I think the performance issues is the invokeDynamic calls that
groovy does internally, and they might not necessarily be needed.

there not that many of those, really.

[...]
However, any editor could in principle, and in theory tell you on any
call, what exceptions can be thrown and what kind of exceptions you
could choose to handle. Ofcourse that would result in many exceptions
often but the need to declare them on each method is largely syntatical
and ugly.

think of a public method and an unknown subclass overriding that
method. How can your editor know, that your library method can only
throw the exceptions you use in your code and no other? It cannot,
unless you make the method final, or say you don´t do libraries ;)

Yes, I also mentioned that case. But since that abstract method either
has an throws exception declaration on it for specifically stating what
kind of exception can be thrown, to notify the editor. One should still
however expect other types of exceptions. The thing is that currently,
even if an abstract method does not directly state it throws an
exception type, it can still throw a new RuntimeException(new
IOException()) so why force the wrapping in the first place?

wrapping is irritating me. The JVM does not really know a difference between a checked and a unchecked exception. Thus on the JVM level you really do not need to wrap anything.... and in Groovy we do not do that, if we can avoid it. In fact I removed lots of wrapped exceptions over the years, that have been only required to transport them through the runtime for the satisfaction of the java compiler.

Why force an implementor to either handle an exception type when most of
the time it doesn't even make sense to do so. If an implementor to a no
throw exception abstract method, say has to open a file and read it, and
then return a String, what should that implementor really do to handle
the IOException? First it happens so rarely that it doesn't make sense
to handle it, then even if you do handle it, you can only log it. The
abstract method caller still excepts a response, and you can not abort
the caller, unless you throw a RuntimeException and hope that he manages
it, or return null. Why trycatch(Runtime) when you could just as well
trycatch(Throwable) in this case. You would not need a getCause call to
figure out if it's wrapped or how many times it has been wrapped.  You
could also without wrapping trycatch(IOException) directly.

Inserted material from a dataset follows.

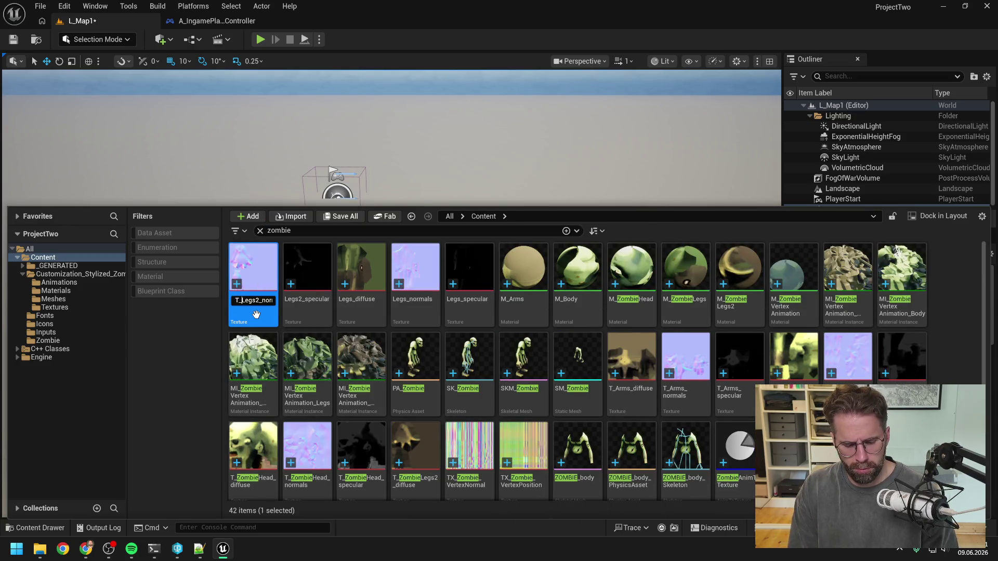
key("Return")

and then your project is also checked with sonar and it wants to force you to not just ignore the exception as well.. yeah, I know that pain

But to be honest, the entire notion of exceptions is kind of broken. An
IOException is not unique other than by at best it's message, and if one
decides to bubble an IOException, at some point you will no longer know
what actually was the root reason if in the call hierarchy as multiple
places can throw an IOException for various reasons.

but the question is how to make it better. Just making all checked exception unchecked won´t solve this.

I know of 3 ways of error handling...

(a) exceptions, like in Java, Python and many other languages
(b) error object or status code as return value, like C for example
(c) using multiple return to transport status code (or error object) as well as normal return value.. like Go

I don´t like option b much, but in all cases you need to adapt the control flow of your code to the error handling in some way or other.